En décembre 1904, alors qu’elle comptait déjà 10 000 adhérents, chacune de ses réunions devenait un meeting et les premières grèves, ponctuelles, éclataient. Quatre ouvriers de l’usine d’armement Poutilov, membres de la Société, furent licenciés. Ce fut l’étincelle. Le 3 janvier, les 12 500 ouvriers de Poutilov se mirent en grève et firent le tour du faubourg industriel. Le 7 janvier, on comptait 150 000 grévistes dans la capitale, le double la veille du Dimanche rouge.

Gapone fut l’auteur de la pétition et proposa de la porter au tsar. Elle était discutée et signée dans des assemblées de grévistes. Toutes les revendications ouvrières s’y trouvaient exprimées, de la journée de 8 heures à l’exigence d’une Assemblée constituante. La situation avait changé du tout au tout en quelques jours. La classe ouvrière avait trouvé la voie pour s’exprimer.

Malgré cela, pour la grande majorité des travailleurs, le tsar demeurait une figure religieuse, paternelle. À l’unisson de Gapone, ils suppliaient le tsar : « Nous n’avons plus de force, sire ! Notre patience est à bout. Le moment terrible est venu pour nous, où mieux vaut la mort que la poursuite de cette torture insupportable. »

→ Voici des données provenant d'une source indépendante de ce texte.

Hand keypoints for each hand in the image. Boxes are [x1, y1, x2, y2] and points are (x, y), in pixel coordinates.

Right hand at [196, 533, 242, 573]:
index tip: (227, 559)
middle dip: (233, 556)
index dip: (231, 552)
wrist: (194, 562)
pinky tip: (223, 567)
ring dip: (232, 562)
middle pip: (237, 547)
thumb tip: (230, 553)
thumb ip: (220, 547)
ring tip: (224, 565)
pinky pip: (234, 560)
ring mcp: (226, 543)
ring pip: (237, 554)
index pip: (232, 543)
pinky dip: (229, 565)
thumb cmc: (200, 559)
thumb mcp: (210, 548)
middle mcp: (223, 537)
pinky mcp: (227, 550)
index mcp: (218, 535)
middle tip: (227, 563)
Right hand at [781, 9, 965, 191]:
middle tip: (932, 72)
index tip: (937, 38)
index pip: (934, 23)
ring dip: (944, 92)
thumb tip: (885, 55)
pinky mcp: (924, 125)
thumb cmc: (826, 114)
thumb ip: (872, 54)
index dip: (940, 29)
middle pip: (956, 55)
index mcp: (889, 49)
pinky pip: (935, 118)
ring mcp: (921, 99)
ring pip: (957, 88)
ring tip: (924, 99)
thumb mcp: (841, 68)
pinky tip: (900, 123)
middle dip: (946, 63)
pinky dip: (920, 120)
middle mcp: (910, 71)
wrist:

Le 9 janvier au matin, 150 000 travailleuses et travailleurs envahissaient les rues de la capitale, portant des icônes, chantant « Dieu sauve le tsar ». Devant le palais d’Hiver, la troupe tira de longues salves, tuant par centaines, blessant par milliers. La répression dura plusieurs jours. Le massacre visait à étouffer dans le sang la contestation ouvrière. L’inverse se passa.

Une vague de grèves

Au lendemain du 9 janvier, des travailleurs affrontèrent l’armée à Saint-Pétersbourg. La grève continua de paralyser la ville jusqu’au 17 janvier. Une vague de grèves déferla pendant deux mois sur 122 villes, dont Moscou et sa région quadrillée par la troupe. Un million de travailleurs firent grève.

C’était la première fois à l’échelle des bassins industriels de la Russie et la première étape de la révolution de 1905, dans laquelle la classe ouvrière joua le rôle moteur, en « seule classe révolutionnaire jusqu’au bout », comme l’écrivait Lénine en 1904. Une classe qui, en quelques mois, évolua de la vénération du tsar à la formation à l’automne 1905 du Soviet (le Parlement ouvrier) de Saint-Pétersbourg, candidat de fait à l’exercice du pouvoir révolutionnaire. Le pope Gapone avait disparu, laissant la place aux militants du POSDR à la tête de la classe ouvrière. Nicolas le Sanglant avait été un puissant agent révolutionnaire pour le prolétariat.